▶ EXERCISE AIM:
Your task is to print all of the data word for word.

Saved data entries:

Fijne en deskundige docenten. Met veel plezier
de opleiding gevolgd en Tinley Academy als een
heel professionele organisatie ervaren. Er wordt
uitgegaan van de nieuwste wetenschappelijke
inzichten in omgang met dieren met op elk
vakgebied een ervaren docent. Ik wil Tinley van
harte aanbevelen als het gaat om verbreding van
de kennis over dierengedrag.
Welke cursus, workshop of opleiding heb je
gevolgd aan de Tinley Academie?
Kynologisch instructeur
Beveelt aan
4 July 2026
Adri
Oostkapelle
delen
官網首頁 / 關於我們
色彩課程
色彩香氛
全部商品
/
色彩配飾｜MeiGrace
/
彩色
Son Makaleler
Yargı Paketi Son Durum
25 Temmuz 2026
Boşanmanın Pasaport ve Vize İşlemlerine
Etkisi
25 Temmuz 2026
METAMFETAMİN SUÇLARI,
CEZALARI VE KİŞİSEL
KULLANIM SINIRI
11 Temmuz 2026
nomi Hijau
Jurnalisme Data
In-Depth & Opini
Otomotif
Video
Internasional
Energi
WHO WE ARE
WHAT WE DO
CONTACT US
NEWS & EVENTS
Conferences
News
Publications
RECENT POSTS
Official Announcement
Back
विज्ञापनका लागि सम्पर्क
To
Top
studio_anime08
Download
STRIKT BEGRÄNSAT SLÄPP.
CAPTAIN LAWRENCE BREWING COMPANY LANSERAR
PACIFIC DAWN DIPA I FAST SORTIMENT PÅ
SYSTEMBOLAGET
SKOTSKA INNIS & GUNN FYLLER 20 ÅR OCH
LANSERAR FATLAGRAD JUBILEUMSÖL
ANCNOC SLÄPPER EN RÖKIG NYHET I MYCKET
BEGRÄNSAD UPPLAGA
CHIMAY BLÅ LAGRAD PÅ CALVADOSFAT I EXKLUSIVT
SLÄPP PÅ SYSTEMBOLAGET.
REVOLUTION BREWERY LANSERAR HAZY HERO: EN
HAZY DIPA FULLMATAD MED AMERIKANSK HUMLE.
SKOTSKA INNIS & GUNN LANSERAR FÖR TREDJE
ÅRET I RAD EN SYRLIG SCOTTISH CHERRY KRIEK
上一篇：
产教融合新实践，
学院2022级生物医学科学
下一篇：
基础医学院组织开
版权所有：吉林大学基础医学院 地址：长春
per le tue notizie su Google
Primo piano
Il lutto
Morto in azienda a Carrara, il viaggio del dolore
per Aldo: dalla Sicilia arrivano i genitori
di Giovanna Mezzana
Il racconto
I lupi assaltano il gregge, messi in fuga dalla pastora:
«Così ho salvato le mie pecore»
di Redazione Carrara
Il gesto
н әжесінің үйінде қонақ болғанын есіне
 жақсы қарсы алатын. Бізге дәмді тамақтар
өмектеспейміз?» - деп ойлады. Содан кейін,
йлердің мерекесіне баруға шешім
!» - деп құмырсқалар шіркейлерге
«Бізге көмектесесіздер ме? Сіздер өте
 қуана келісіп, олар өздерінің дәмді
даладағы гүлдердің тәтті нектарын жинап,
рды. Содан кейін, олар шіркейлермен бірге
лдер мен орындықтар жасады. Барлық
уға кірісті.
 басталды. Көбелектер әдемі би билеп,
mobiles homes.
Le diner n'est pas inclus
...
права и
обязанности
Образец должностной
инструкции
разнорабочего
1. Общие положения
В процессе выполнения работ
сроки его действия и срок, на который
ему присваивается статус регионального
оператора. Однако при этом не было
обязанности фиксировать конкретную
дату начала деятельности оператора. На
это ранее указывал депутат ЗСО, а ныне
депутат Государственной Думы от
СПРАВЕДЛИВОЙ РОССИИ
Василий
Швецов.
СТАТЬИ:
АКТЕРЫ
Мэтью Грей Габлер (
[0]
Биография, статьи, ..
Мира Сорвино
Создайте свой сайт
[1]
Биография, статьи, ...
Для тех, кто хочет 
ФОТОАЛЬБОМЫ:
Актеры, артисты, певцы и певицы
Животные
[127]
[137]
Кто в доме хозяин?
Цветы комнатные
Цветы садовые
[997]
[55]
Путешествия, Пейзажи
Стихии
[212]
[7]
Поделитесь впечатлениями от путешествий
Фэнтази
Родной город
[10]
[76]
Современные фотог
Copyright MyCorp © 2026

▶ OUTPUT OF THE TASK:
Fijne en deskundige docenten. Met veel plezier
de opleiding gevolgd en Tinley Academy als een
heel professionele organisatie ervaren. Er wordt
uitgegaan van de nieuwste wetenschappelijke
inzichten in omgang met dieren met op elk
vakgebied een ervaren docent. Ik wil Tinley van
harte aanbevelen als het gaat om verbreding van
de kennis over dierengedrag.
Welke cursus, workshop of opleiding heb je
gevolgd aan de Tinley Academie?
Kynologisch instructeur
Beveelt aan
4 July 2026
Adri
Oostkapelle
delen
官網首頁 / 關於我們
色彩課程
色彩香氛
全部商品
/
色彩配飾｜MeiGrace
/
彩色
Son Makaleler
Yargı Paketi Son Durum
25 Temmuz 2026
Boşanmanın Pasaport ve Vize İşlemlerine
Etkisi
25 Temmuz 2026
METAMFETAMİN SUÇLARI,
CEZALARI VE KİŞİSEL
KULLANIM SINIRI
11 Temmuz 2026
nomi Hijau
Jurnalisme Data
In-Depth & Opini
Otomotif
Video
Internasional
Energi
WHO WE ARE
WHAT WE DO
CONTACT US
NEWS & EVENTS
Conferences
News
Publications
RECENT POSTS
Official Announcement
Back
विज्ञापनका लागि सम्पर्क
To
Top
studio_anime08
Download
STRIKT BEGRÄNSAT SLÄPP.
CAPTAIN LAWRENCE BREWING COMPANY LANSERAR
PACIFIC DAWN DIPA I FAST SORTIMENT PÅ
SYSTEMBOLAGET
SKOTSKA INNIS & GUNN FYLLER 20 ÅR OCH
LANSERAR FATLAGRAD JUBILEUMSÖL
ANCNOC SLÄPPER EN RÖKIG NYHET I MYCKET
BEGRÄNSAD UPPLAGA
CHIMAY BLÅ LAGRAD PÅ CALVADOSFAT I EXKLUSIVT
SLÄPP PÅ SYSTEMBOLAGET.
REVOLUTION BREWERY LANSERAR HAZY HERO: EN
HAZY DIPA FULLMATAD MED AMERIKANSK HUMLE.
SKOTSKA INNIS & GUNN LANSERAR FÖR TREDJE
ÅRET I RAD EN SYRLIG SCOTTISH CHERRY KRIEK
上一篇：
产教融合新实践，
学院2022级生物医学科学
下一篇：
基础医学院组织开
版权所有：吉林大学基础医学院 地址：长春
per le tue notizie su Google
Primo piano
Il lutto
Morto in azienda a Carrara, il viaggio del dolore
per Aldo: dalla Sicilia arrivano i genitori
di Giovanna Mezzana
Il racconto
I lupi assaltano il gregge, messi in fuga dalla pastora:
«Così ho salvato le mie pecore»
di Redazione Carrara
Il gesto
н әжесінің үйінде қонақ болғанын есіне
 жақсы қарсы алатын. Бізге дәмді тамақтар
өмектеспейміз?» - деп ойлады. Содан кейін,
йлердің мерекесіне баруға шешім
!» - деп құмырсқалар шіркейлерге
«Бізге көмектесесіздер ме? Сіздер өте
 қуана келісіп, олар өздерінің дәмді
даладағы гүлдердің тәтті нектарын жинап,
рды. Содан кейін, олар шіркейлермен бірге
лдер мен орындықтар жасады. Барлық
уға кірісті.
 басталды. Көбелектер әдемі би билеп,
mobiles homes.
Le diner n'est pas inclus
...
права и
обязанности
Образец должностной
инструкции
разнорабочего
1. Общие положения
В процессе выполнения работ
сроки его действия и срок, на который
ему присваивается статус регионального
оператора. Однако при этом не было
обязанности фиксировать конкретную
дату начала деятельности оператора. На
это ранее указывал депутат ЗСО, а ныне
депутат Государственной Думы от
СПРАВЕДЛИВОЙ РОССИИ
Василий
Швецов.
СТАТЬИ:
АКТЕРЫ
Мэтью Грей Габлер (
[0]
Биография, статьи, ..
Мира Сорвино
Создайте свой сайт
[1]
Биография, статьи, ...
Для тех, кто хочет 
ФОТОАЛЬБОМЫ:
Актеры, артисты, певцы и певицы
Животные
[127]
[137]
Кто в доме хозяин?
Цветы комнатные
Цветы садовые
[997]
[55]
Путешествия, Пейзажи
Стихии
[212]
[7]
Поделитесь впечатлениями от путешествий
Фэнтази
Родной город
[10]
[76]
Современные фотог
Copyright MyCorp © 2026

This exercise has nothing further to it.